— Start RECORDS SUPPLIED —

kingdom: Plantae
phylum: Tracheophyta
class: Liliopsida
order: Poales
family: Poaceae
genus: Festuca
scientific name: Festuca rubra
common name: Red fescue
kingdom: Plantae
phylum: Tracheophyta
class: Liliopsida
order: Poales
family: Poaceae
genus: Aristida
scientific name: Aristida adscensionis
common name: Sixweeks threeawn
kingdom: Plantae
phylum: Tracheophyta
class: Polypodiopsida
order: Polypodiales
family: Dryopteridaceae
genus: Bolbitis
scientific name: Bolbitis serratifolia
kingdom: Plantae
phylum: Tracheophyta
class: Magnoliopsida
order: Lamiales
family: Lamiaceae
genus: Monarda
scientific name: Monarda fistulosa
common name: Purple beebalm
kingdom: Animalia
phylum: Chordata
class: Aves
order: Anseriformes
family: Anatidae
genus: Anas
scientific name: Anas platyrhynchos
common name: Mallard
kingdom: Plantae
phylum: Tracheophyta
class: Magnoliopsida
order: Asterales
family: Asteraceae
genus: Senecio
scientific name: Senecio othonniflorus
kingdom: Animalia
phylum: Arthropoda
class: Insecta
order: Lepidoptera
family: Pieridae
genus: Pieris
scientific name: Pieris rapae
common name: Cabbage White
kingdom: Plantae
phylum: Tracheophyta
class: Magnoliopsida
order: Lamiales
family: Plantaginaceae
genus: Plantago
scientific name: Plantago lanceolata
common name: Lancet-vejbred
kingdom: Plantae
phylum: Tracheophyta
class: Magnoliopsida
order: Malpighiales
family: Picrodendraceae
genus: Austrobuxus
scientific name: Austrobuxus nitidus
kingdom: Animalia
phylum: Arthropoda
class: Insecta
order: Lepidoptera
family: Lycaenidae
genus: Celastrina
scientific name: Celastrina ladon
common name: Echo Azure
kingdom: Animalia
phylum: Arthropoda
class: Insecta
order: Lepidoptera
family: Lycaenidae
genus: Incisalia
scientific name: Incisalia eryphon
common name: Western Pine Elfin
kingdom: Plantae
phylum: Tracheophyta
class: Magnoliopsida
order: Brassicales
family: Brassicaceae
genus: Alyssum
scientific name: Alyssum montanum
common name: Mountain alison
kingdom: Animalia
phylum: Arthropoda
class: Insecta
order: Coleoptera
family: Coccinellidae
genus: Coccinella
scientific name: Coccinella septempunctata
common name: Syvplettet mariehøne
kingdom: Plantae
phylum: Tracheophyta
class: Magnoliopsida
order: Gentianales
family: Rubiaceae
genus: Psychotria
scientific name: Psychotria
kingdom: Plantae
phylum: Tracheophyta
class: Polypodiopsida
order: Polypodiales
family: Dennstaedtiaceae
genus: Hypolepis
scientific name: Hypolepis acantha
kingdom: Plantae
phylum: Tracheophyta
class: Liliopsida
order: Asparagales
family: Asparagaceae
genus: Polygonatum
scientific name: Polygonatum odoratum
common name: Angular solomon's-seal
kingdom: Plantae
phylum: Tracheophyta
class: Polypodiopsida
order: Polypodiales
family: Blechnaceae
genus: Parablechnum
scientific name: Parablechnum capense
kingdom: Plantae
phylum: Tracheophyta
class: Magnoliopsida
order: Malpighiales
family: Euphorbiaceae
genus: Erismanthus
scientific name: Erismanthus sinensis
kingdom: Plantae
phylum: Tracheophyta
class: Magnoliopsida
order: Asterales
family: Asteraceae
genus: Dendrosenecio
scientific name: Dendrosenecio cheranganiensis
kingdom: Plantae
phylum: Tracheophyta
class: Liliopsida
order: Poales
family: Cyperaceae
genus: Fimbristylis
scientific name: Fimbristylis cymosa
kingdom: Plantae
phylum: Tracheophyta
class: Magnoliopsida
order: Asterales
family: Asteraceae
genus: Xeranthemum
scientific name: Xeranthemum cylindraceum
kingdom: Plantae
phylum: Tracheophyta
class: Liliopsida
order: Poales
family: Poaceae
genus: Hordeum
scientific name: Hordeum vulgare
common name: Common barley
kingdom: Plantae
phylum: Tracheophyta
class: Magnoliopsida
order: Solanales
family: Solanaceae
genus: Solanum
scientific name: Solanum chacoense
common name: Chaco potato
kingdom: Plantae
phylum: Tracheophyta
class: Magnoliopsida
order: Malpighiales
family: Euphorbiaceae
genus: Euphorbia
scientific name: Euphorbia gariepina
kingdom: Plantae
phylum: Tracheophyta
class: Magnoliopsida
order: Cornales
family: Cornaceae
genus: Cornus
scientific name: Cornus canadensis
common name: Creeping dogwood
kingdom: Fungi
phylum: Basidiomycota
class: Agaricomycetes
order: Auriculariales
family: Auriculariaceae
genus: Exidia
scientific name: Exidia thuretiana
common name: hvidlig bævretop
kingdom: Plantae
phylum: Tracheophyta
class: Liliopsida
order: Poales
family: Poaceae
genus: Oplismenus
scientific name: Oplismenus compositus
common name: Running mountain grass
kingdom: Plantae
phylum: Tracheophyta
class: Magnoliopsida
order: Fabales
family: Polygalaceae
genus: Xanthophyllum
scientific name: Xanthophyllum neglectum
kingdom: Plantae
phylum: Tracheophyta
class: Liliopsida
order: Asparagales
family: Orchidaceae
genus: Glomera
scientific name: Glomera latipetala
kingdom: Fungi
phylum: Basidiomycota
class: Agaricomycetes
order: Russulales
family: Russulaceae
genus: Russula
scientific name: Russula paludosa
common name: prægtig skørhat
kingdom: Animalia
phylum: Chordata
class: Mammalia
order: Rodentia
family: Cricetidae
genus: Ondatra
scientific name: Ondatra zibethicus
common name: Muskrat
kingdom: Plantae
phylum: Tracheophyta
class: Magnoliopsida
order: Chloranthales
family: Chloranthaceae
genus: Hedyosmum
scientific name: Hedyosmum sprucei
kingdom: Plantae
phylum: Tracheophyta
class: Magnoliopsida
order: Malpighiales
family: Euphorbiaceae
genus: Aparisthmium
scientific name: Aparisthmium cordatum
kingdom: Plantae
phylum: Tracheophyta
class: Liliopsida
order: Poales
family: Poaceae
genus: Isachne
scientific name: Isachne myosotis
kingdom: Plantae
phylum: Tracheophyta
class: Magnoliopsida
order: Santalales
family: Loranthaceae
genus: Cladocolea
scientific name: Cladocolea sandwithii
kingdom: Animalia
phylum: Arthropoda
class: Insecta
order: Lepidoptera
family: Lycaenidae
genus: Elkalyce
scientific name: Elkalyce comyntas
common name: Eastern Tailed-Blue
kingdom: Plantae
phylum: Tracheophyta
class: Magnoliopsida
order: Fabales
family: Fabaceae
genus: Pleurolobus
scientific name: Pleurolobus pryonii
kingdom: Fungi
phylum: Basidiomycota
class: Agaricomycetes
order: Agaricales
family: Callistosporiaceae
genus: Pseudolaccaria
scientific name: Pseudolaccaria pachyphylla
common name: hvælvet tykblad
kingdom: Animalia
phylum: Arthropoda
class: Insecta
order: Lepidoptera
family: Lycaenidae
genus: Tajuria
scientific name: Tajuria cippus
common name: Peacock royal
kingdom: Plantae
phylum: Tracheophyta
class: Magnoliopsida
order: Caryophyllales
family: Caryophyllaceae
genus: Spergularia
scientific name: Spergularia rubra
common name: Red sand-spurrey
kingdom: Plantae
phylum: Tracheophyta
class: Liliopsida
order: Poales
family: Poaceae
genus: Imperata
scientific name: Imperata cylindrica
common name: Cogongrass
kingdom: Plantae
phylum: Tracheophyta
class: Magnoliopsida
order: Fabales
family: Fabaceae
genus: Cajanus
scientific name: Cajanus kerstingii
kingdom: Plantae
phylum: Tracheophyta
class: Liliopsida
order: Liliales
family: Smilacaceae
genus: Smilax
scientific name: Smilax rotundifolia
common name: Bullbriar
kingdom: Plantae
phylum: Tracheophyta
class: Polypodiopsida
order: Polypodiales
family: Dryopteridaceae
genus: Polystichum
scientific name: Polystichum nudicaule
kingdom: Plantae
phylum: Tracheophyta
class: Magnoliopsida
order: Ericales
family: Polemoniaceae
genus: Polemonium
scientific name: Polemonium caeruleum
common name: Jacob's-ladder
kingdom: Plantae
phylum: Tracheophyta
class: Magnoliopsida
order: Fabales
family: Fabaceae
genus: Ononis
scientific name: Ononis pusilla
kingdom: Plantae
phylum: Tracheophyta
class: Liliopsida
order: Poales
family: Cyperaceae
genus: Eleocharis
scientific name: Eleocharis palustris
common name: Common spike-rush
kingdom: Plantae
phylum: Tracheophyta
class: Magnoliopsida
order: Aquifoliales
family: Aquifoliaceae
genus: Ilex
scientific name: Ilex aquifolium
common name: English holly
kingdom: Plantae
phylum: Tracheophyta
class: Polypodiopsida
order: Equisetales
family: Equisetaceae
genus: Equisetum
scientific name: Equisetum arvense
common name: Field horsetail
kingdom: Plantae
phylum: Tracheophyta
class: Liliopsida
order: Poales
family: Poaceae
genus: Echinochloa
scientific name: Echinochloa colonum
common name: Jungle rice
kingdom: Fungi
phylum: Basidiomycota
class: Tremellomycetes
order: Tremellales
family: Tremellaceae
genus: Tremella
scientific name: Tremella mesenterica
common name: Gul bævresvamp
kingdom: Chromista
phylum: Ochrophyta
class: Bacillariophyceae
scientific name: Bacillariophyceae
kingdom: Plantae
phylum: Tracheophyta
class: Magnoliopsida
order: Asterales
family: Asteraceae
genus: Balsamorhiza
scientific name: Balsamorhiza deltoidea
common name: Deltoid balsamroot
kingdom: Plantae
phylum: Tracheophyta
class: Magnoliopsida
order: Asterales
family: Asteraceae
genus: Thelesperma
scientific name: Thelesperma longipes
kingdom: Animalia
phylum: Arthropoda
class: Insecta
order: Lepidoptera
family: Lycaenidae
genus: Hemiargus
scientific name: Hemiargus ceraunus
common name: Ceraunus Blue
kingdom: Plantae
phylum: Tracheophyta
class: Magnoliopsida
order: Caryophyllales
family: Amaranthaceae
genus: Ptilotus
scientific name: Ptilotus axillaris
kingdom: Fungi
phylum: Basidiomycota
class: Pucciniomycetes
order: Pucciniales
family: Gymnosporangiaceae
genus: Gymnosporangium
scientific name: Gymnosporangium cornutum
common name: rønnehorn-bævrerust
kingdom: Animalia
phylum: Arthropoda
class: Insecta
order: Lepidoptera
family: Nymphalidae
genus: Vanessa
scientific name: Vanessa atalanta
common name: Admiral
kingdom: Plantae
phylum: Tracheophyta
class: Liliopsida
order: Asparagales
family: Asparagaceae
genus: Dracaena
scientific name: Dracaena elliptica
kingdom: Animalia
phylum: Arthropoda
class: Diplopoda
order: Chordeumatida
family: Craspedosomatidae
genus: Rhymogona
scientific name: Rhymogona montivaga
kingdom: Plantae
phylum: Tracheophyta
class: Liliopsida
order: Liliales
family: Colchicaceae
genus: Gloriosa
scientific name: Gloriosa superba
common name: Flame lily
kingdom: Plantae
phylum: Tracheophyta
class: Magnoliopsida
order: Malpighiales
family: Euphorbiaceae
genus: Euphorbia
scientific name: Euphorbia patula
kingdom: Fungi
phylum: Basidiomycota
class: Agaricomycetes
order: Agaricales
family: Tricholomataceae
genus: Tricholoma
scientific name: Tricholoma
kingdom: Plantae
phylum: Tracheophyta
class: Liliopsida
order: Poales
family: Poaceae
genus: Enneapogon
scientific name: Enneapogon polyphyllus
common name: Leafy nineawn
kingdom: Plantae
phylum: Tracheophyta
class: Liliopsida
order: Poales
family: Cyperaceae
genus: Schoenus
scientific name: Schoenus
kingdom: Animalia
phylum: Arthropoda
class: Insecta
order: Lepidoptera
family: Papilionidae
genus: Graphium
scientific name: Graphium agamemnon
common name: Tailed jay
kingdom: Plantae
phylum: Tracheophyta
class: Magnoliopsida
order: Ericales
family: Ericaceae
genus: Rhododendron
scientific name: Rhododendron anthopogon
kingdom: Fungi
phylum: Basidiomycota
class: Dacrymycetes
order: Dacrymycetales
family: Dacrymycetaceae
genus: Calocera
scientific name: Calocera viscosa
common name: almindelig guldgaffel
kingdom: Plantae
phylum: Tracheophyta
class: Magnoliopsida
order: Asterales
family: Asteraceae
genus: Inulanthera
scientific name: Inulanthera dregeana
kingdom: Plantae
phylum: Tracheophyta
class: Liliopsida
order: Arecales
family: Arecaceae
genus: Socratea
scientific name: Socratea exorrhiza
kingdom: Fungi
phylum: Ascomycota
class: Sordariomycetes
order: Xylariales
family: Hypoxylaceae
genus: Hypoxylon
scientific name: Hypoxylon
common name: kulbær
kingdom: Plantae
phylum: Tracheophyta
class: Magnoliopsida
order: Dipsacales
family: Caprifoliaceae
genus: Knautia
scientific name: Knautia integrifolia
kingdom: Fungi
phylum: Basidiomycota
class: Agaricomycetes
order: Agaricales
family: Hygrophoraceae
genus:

— End RECORDS SUPPLIED —

*WORK TO COMPLETE*.
Rewrite the items from the line that has "family: Russulaceae" through the line that has "genus: Aparisthmium", changing "common name" to "vernacular name" and keeping everything else the same.

*EXERCISE RESPONSE*.
family: Russulaceae
genus: Russula
scientific name: Russula paludosa
vernacular name: prægtig skørhat
kingdom: Animalia
phylum: Chordata
class: Mammalia
order: Rodentia
family: Cricetidae
genus: Ondatra
scientific name: Ondatra zibethicus
vernacular name: Muskrat
kingdom: Plantae
phylum: Tracheophyta
class: Magnoliopsida
order: Chloranthales
family: Chloranthaceae
genus: Hedyosmum
scientific name: Hedyosmum sprucei
kingdom: Plantae
phylum: Tracheophyta
class: Magnoliopsida
order: Malpighiales
family: Euphorbiaceae
genus: Aparisthmium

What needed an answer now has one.